In its 2017 season, A&E’s Hoarders featured a woman named Sandra Cowart. The show highlighted the plight of Sandra, who had filled her stunning four-story and 31-room mansion with almost everything imaginable. Her spoils, so to speak also included pieces of furniture she found lying on the street. “What happened to A&E’s Hoarders Sandra?”
Here’s what we know about Sandra Cowart
Though she was evicted from the mansion after failing to pay back a bank loan, the new owners allowed Sandra to cull out her hoard and arranged for many of those items that would be auctioned off. Despite the fact that Sandra officially moved out of Michael and Eric’s house on October 4, 2016 (as seen in Season 3), she has yet to visit them since they finished renovating. After losing her job and finding herself unable to manage the house on account of hoarding, Sandra finally found a TV show that would give her an outlet. “I felt like people might be more helpful than just me trying to make all these decisions myself,” says Ikeda about why she chose Hoarders as opposed to other similar shows.”
A&E’s Hoarders Sandra admitted around the time of her initial episode’s airing that she was unhappy with the show’s outcome. The decorator claimed that she had yet to receive any proceeds from the auction of her belongings and that the items she had chosen to keep were not moved to the location she requested.
Alice responded to the claims by noting that Hoarders is not a transportation service. “We’re not going to move 50 years of contents piece-by-piece,” she stated. “The point of this show is to try to make people face their disorder and make some very difficult decisions.”

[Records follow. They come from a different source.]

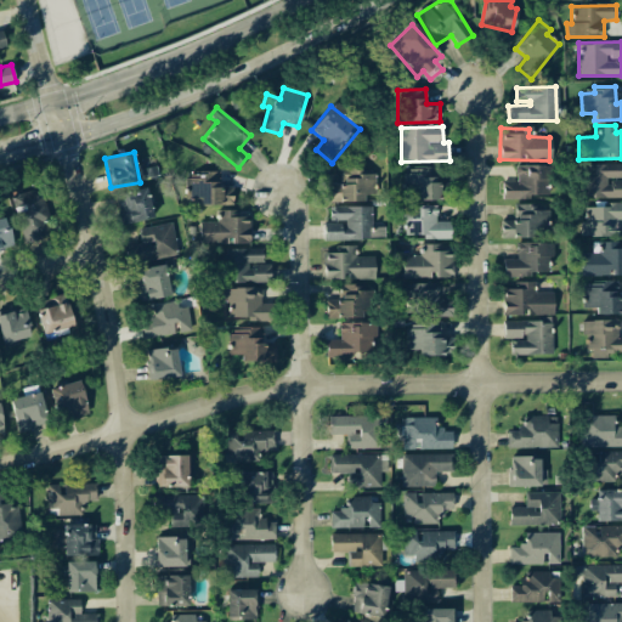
[(543,164),(515,165),(515,181),(502,182),(502,198),(544,197),(543,164)]
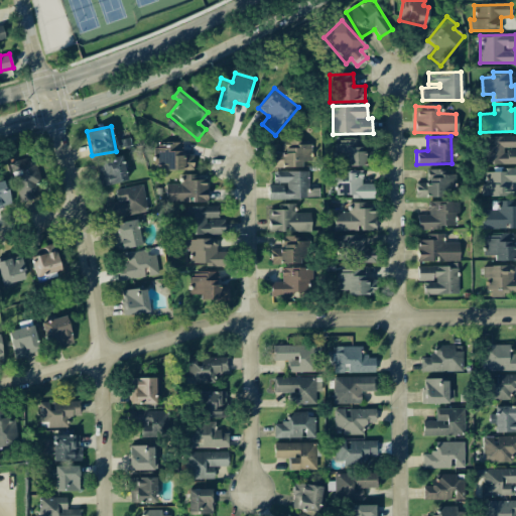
[(515,163),(515,148),(515,149),(515,136),(482,137),(482,163),(515,163)]
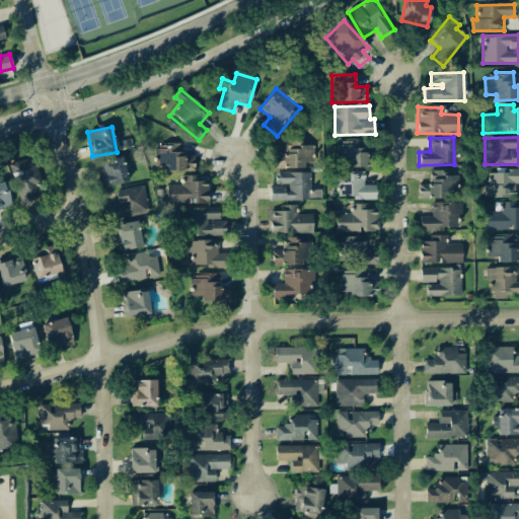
[(285,140),(286,152),(273,152),(274,168),(303,167),(303,162),(310,162),(310,140),(285,140)]
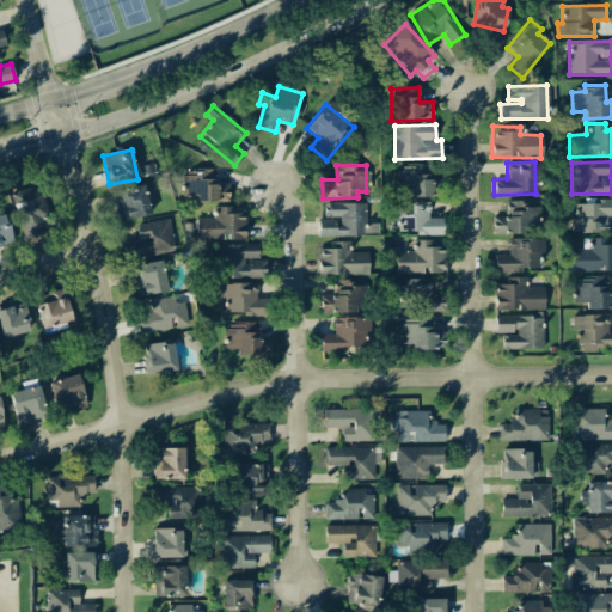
[(397,166),(397,197),(433,197),(432,176),(423,176),(422,166),(397,166)]
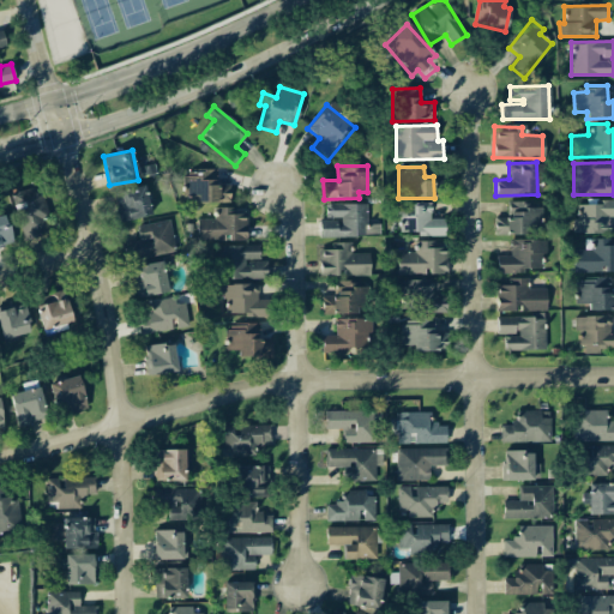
[(230,202),(229,187),(217,187),(217,169),(199,169),(199,175),(182,175),(184,197),(194,196),(196,203),(230,202)]
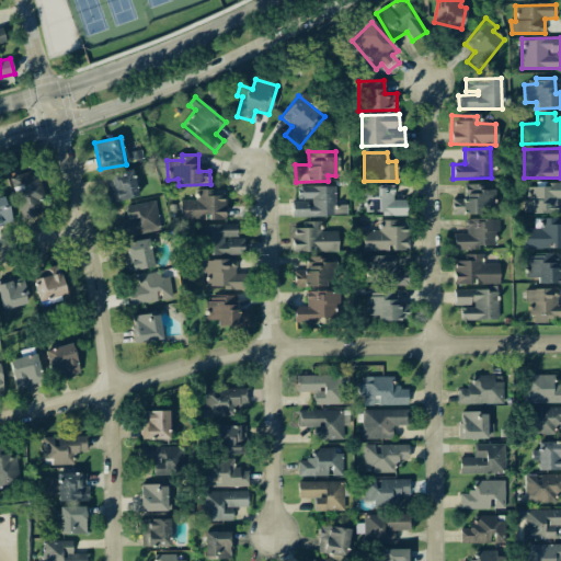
[(36,198),(42,197),(34,170),(10,176),(21,220),(41,215),(36,198)]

What does the Julian Price House look like now?
Michael and Eric purchased their dream home for just $415,000. They plan to move in with their twin daughters but are offering certain rooms of the house as short-term rentals so that they can make money off it! A majority of the renovation was completed last spring in time for a Designer Showcase that benefited the nonprofit Preservation Greensboro. “It’s an honor for us to continue to create memories in this home,” Eric previously told the Greensboro News & Record. “Our overall goal is to bring back to the neighborhood what was lost.”
Sandra expressed how lucky she felt to have lived in the historic mansion over the past four decades. “If this had happened 35 years ago, I really would have been devastated,” she shared. “I’ve not allowed a single thing to be changed… Forty years, what a privilege! What an incredible opportunity!”